--- Data listing ---
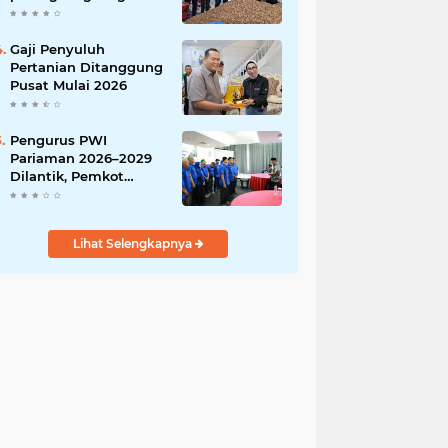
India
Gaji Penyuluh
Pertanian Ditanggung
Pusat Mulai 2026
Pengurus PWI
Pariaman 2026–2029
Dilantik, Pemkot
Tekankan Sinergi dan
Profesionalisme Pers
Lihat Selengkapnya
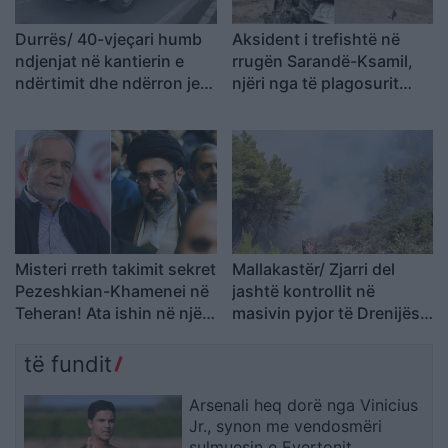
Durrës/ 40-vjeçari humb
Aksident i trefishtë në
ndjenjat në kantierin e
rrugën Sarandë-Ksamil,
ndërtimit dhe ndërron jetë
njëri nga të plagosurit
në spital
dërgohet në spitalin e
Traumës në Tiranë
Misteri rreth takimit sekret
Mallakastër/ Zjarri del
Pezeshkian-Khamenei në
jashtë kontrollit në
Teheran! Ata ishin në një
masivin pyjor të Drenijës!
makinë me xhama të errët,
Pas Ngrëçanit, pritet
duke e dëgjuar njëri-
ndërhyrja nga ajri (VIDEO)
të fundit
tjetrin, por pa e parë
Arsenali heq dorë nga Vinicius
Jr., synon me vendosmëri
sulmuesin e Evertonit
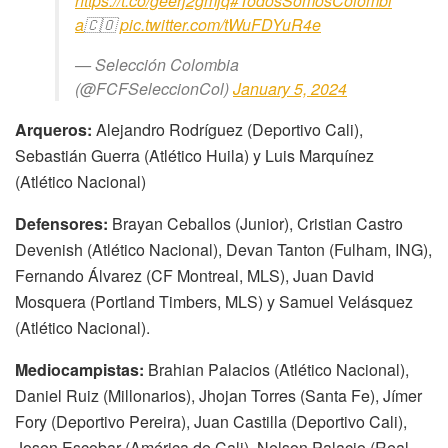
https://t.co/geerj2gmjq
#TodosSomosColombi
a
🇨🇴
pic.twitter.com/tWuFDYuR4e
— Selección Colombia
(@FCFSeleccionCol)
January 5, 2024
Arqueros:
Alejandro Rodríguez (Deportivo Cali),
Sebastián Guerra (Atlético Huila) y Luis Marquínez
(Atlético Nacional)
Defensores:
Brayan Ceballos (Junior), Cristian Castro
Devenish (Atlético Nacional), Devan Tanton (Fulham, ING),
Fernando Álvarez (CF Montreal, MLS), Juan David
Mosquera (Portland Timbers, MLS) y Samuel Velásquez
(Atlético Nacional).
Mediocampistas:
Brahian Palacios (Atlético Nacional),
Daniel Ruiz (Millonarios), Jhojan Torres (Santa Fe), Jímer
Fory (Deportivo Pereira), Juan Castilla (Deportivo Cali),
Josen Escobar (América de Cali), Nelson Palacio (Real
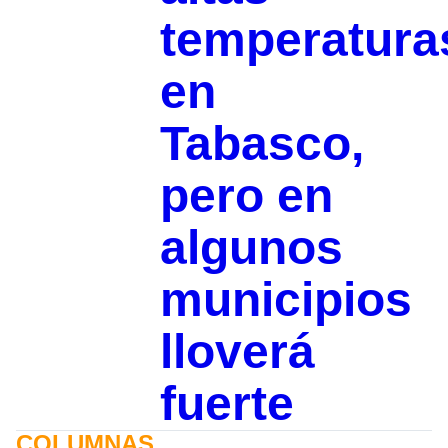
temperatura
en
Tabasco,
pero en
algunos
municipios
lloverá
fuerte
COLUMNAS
---
--- Data listing ---
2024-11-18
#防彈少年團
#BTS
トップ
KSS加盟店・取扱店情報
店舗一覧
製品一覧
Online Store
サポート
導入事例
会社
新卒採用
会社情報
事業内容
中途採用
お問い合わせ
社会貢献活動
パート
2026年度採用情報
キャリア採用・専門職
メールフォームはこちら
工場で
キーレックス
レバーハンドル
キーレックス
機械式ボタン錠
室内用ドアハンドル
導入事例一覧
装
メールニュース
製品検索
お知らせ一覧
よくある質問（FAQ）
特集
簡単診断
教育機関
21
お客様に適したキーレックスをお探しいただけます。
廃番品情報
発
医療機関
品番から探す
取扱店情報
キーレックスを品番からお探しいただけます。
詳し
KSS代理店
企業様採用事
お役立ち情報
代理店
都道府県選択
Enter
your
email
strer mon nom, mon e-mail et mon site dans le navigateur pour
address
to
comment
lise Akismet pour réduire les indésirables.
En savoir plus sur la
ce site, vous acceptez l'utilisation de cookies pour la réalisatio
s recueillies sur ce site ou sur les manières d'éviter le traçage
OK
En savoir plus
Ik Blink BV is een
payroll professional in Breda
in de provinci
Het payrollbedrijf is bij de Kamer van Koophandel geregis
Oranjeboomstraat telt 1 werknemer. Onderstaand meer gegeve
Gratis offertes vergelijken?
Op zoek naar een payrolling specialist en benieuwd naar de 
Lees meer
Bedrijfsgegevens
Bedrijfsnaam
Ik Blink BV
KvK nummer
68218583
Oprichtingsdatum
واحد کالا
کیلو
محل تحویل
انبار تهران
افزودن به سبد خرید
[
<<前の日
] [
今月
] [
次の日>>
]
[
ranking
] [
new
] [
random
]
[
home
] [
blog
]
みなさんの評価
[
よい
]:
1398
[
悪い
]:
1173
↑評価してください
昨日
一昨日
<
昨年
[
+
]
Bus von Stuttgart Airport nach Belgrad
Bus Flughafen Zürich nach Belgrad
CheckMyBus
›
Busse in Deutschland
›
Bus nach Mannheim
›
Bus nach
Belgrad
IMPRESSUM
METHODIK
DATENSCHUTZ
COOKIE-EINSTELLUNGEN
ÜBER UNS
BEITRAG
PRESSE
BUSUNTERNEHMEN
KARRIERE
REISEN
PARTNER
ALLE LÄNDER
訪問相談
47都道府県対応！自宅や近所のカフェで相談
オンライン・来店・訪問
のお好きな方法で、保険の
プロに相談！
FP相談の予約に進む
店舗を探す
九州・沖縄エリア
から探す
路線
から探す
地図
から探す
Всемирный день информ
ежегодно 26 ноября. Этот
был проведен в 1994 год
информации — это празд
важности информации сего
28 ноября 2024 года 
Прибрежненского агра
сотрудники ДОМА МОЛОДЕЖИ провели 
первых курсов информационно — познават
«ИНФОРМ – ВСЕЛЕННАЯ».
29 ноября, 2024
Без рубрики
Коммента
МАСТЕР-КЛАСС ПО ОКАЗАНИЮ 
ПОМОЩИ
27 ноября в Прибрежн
---
Activity: Count the lines of the entries that contain the string "Deportivo", treating uppercase and lowercase as different. Give only the number.

Exercise result: 2